On Nov. 22, University of California, Santa Barbara seniors Ryan Yee, Chance Nobles and Dante Damian competed and won against UC Berkeley’s Hearthstone team to win the title of Regional Champions for The Esports Association (TESPA)’s collegiate Hearthstone tournament. Each member of their team, 3migos, earned $4,000 in scholarships. 3migos is now in the top four collegiate Hearthstone teams in the nation — and these four teams will compete at PAX South on Jan. 31 for the grand prize: $100,000 in scholarship money.

Hearthstone, according to UCSB’s esports club president, Annie Mya Chen, is a free-to-play, competitive card game based off of World of Warcraft characters.

“The only thing I can equate it to that people might understand, if they don’t understand what Hearthstone is, it’s a lot like Magic [The Awakening] in a sense or like Yu-Gi-Oh where you collect cards, build your deck, there’s a bunch of different classes,” Chen said. “It’s a lot of strategy but there’s a little bit of luck in it, the more you play the more cards you get, and the more cards you have the better it is. It’s largely a [strategic] game.”

According to Super Data Research, over 134 million viewers tuned in to watch esports worldwide in 2015 alone. Esports tournaments are similar to those of traditional sports, with huge prize pools (for the collegiate scene, it’s mostly in the form of scholarships), crowded arenas, and screaming fans. The livestream of the match featuring 3migos drew upwards of 8,000 viewers on twitch.tv, and the live finals are expected to draw even more.

Traditional sports and esports are not very different, according to Chen. They both involve teamwork, discipline and hard work.
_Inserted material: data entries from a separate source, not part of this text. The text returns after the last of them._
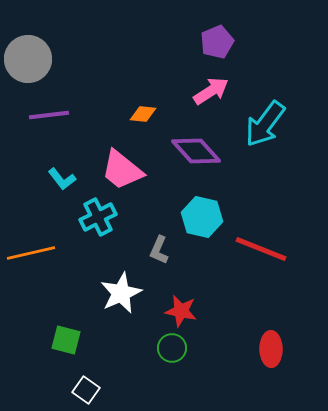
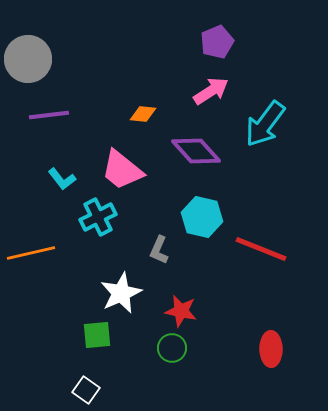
green square: moved 31 px right, 5 px up; rotated 20 degrees counterclockwise
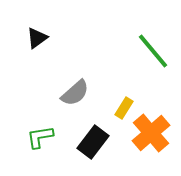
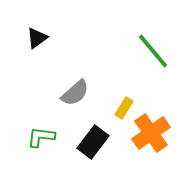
orange cross: rotated 6 degrees clockwise
green L-shape: moved 1 px right; rotated 16 degrees clockwise
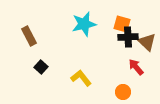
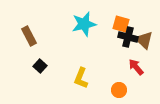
orange square: moved 1 px left
black cross: rotated 18 degrees clockwise
brown triangle: moved 3 px left, 2 px up
black square: moved 1 px left, 1 px up
yellow L-shape: rotated 120 degrees counterclockwise
orange circle: moved 4 px left, 2 px up
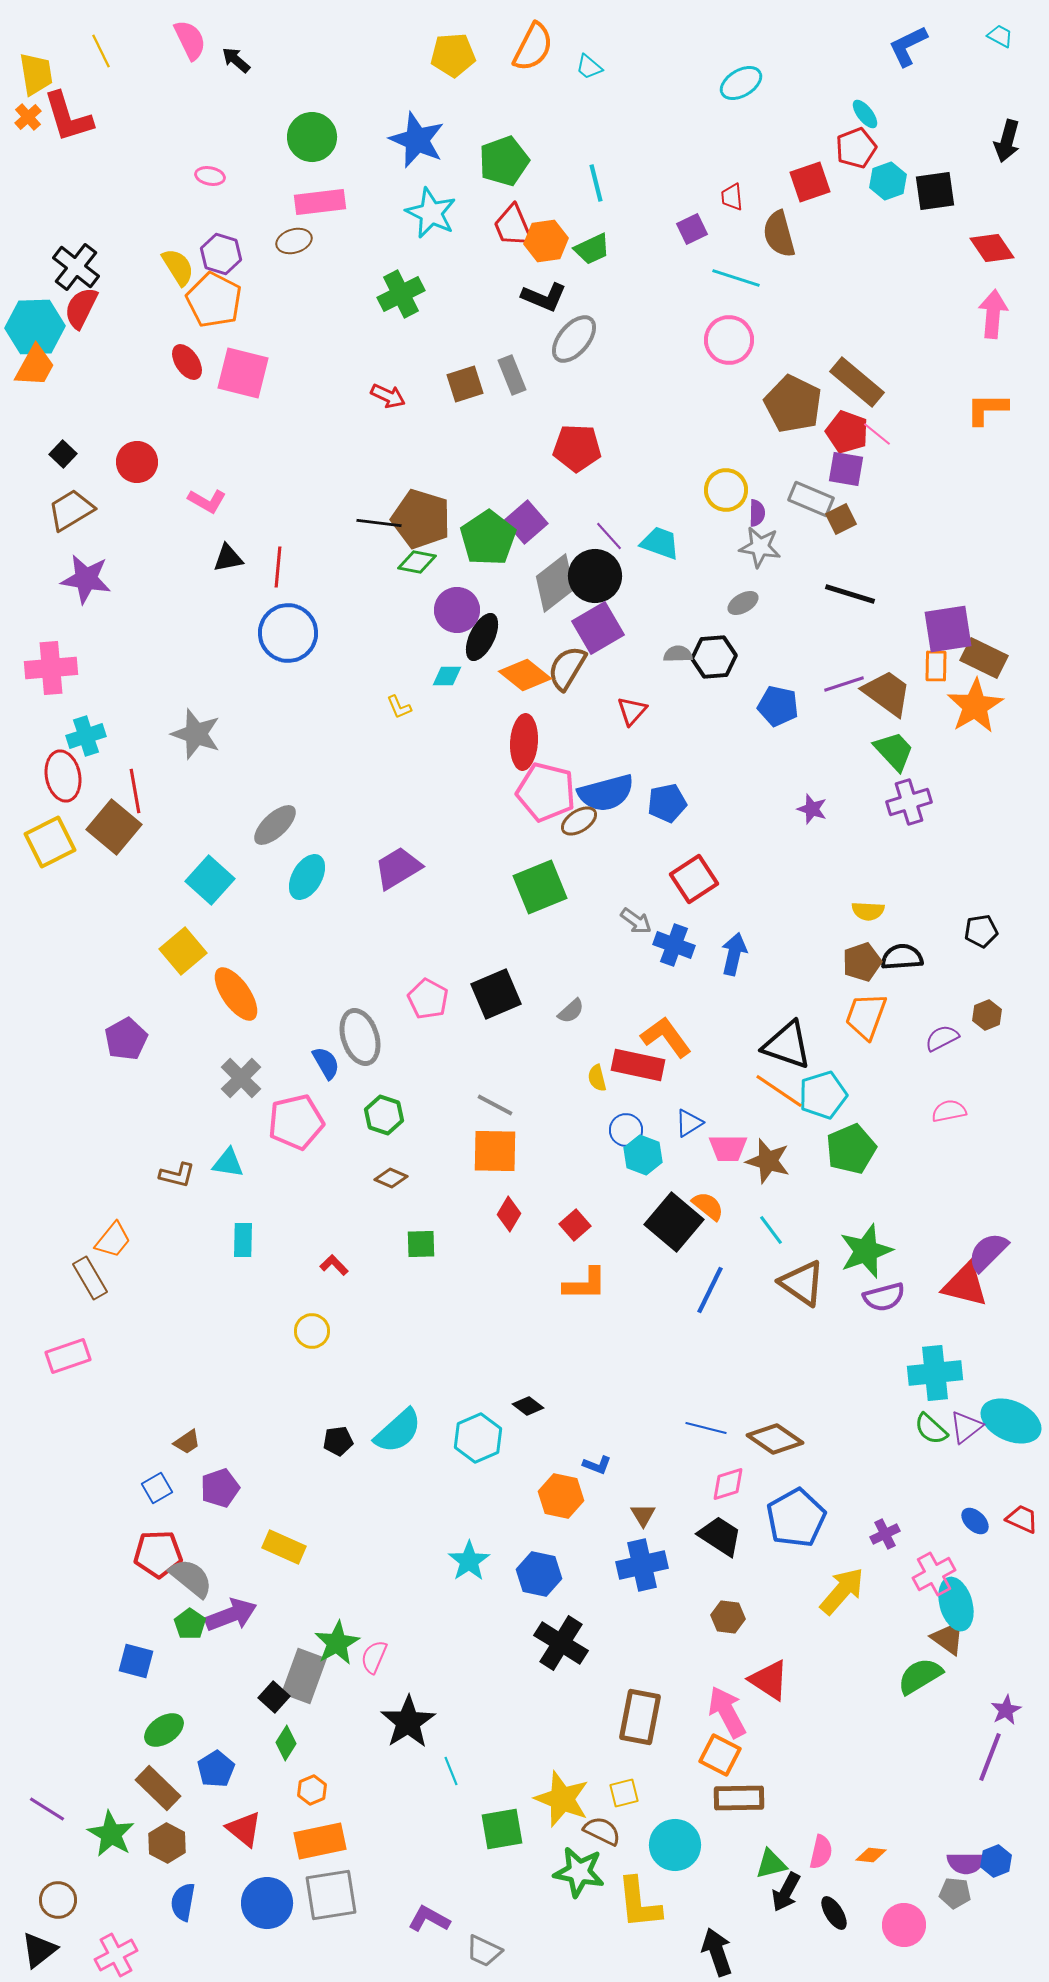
“I guess the only difference would be the physical aspect,” she said. “There’s not so much training for stamina or anything, it’s mostly mental stamina. There’s not really too much of a difference, but you see a lot of professional gamers getting athlete visas into America because of it.”

According to Dante Damian, one of the members of 3migos, their team has a very specific way of preparing for competitions. Like in traditional sports where practice makes perfect, closer to a tournament, Damian puts in at least four hours a day playing Hearthstone.

In order to prepare, they set the game to conquest mode, in which each team brings three different decks of a different class. The players are restricted to the same deck for the whole match, and whoever wins with their three decks wins the match. However, there’s an adjustment where after a match you can edit your deck as long as it’s in the same class. This opens up a lot of counter plays.

“Early on, we didn’t really know a lot about the other teams because there were so many, and we hadn’t played too many games yet,” Damian said. “But when we got up to the regional finals, that came into play a lot more because there is a history of their matches that we were able to look at — like what decks they liked and [we could] adjust how we wanted to play according to that. For typical preparation, we all sit down and talk about what decks we’d like to bring to the tournament and to the match and how we’d like to change the decks in the middle of a match.”

3migos’ $4,000 scholarship win was well deserved in a competitive scene.

Damian added, “In video games playing competitively is very, very competitive, because, who doesn’t want to play video games for money, you know?”